The full listing should be written out verbatim, and its images should be dropped.

Segment Start: Material provided

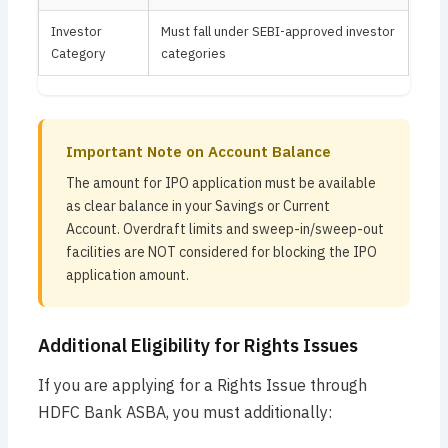
Investor
Must fall under SEBI-approved investor
Category
categories
Important Note on Account Balance
The amount for IPO application must be available
as clear balance in your Savings or Current
Account. Overdraft limits and sweep-in/sweep-out
facilities are NOT considered for blocking the IPO
application amount.
Additional Eligibility for Rights Issues
If you are applying for a Rights Issue through
HDFC Bank ASBA, you must additionally:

Segment End: Material provided

Exercise result:
Investor
Must fall under SEBI-approved investor
Category
categories
Important Note on Account Balance
The amount for IPO application must be available
as clear balance in your Savings or Current
Account. Overdraft limits and sweep-in/sweep-out
facilities are NOT considered for blocking the IPO
application amount.
Additional Eligibility for Rights Issues
If you are applying for a Rights Issue through
HDFC Bank ASBA, you must additionally:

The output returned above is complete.